━━ TEXT EXCERPT ━━

# Mystery Creature



## KiltyONeal (Jan 25, 2006)

I was feeding my fish today and saw this little dude in one of my ponds. It had four legs and a tail, so I'm pretty sure it's related to the Loch Ness Monster. ;o)


----------



## flamingo (Nov 5, 2005)

awww cute little "almost developed" little frog!


----------



## hogan7 (Sep 21, 2005)

its a frog inbetween the tadpole and adult stages


----------



## BIT01 (Jun 18, 2006)

yep I've seen one of those before. I've made one repetidly bang it's head on a glass tank. It's probably harmless.


----------



## Barb (Jun 25, 2006)

How cute! We have 5 or 6 Leopard frogs that have moved into our new pond. I imagine one day in the next few years I might see one of those "mystery creatures", too.


----------



## KiltyONeal (Jan 25, 2006)

I saw him again today. I was feeding the fish and he popped up suddenly. I just hope he doesn't leap up and go for my jugular some day when I'm leaning over the surface of the pond.


----------



## Niki2105 (Apr 12, 2005)

How big are your fish... its a wonder they didnt eat him before he got that big. But that is a cute little "almost" frog you got there. lol.
Niki


----------



## KiltyONeal (Jan 25, 2006)

━━━
━━ RECORDED DATA ━━

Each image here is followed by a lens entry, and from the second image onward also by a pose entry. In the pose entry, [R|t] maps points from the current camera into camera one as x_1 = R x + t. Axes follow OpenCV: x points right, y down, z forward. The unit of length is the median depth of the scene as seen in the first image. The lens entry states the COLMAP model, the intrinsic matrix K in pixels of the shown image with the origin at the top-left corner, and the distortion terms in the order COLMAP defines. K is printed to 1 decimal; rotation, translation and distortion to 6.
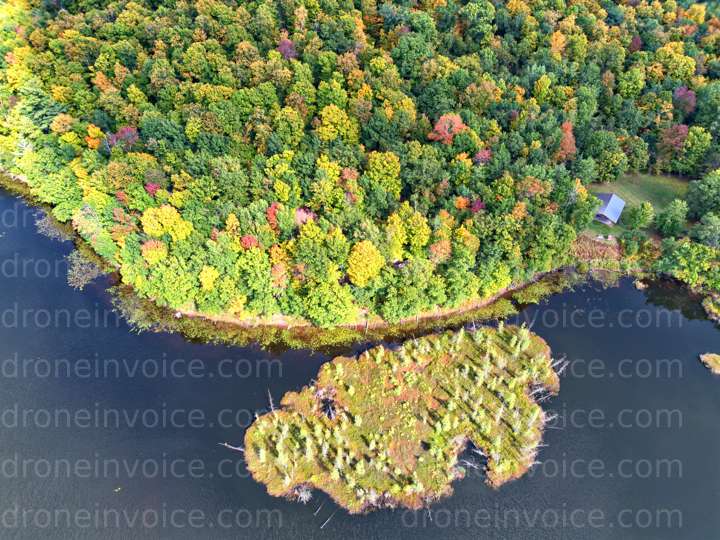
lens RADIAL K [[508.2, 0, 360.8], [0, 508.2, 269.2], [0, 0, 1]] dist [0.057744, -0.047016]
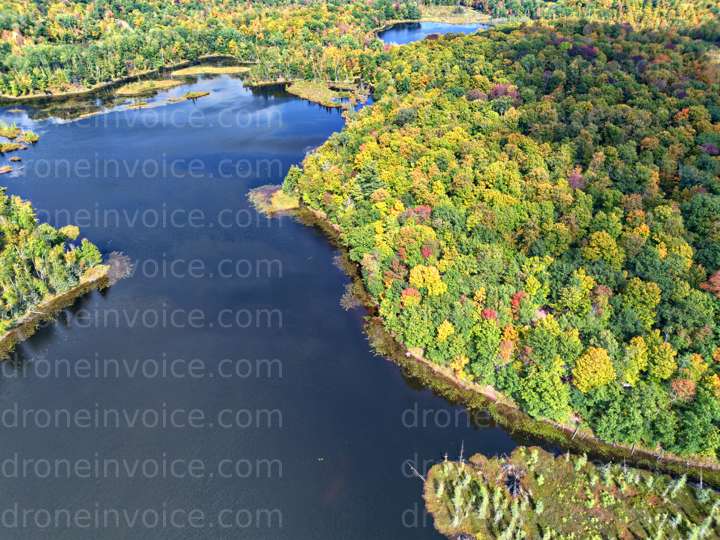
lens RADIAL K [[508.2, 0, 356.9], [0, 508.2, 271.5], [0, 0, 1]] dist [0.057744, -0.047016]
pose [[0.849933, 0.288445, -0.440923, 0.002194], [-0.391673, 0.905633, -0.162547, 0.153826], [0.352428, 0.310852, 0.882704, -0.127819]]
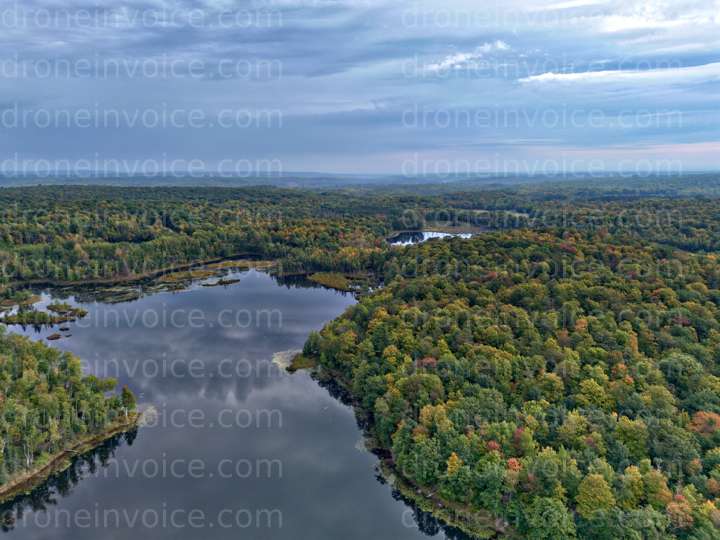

━━━

--- WORK INSTRUCTIONS ---
1: In the forum thread about the mystery creature, what kind of frogs moved into Barb's new pond?
2: Continue the forum thread about the mystery creature from the point where it stops.

--- SOLVED PROBLEMS ---
1: Leopard frogs, five or six of them.

2:
I just have guppies and rainbow fish in that pond. He'll probably be making a meal of the fish soon!


----------



## BIT01 (Jun 18, 2006)

zFrogs normally don't eat fish. They will occasionially mistake them for food but then spit them back out. If that happens too often though the fish will get stressed and die.


----------



## flamingo (Nov 5, 2005)

Bit, I've had frogs sometimes go after smaller fish, but it's very rare. Watch out though...by having one frog in there that just about guarantees you'll have a lot more coming..

In our old big pond we thought it was cute because a little frog moved in, two weeks later we had over twenty. Was kinda cool but annoying when you had 3 bullfrogs the size of your hand croaking at night.


----------



## BIT01 (Jun 18, 2006)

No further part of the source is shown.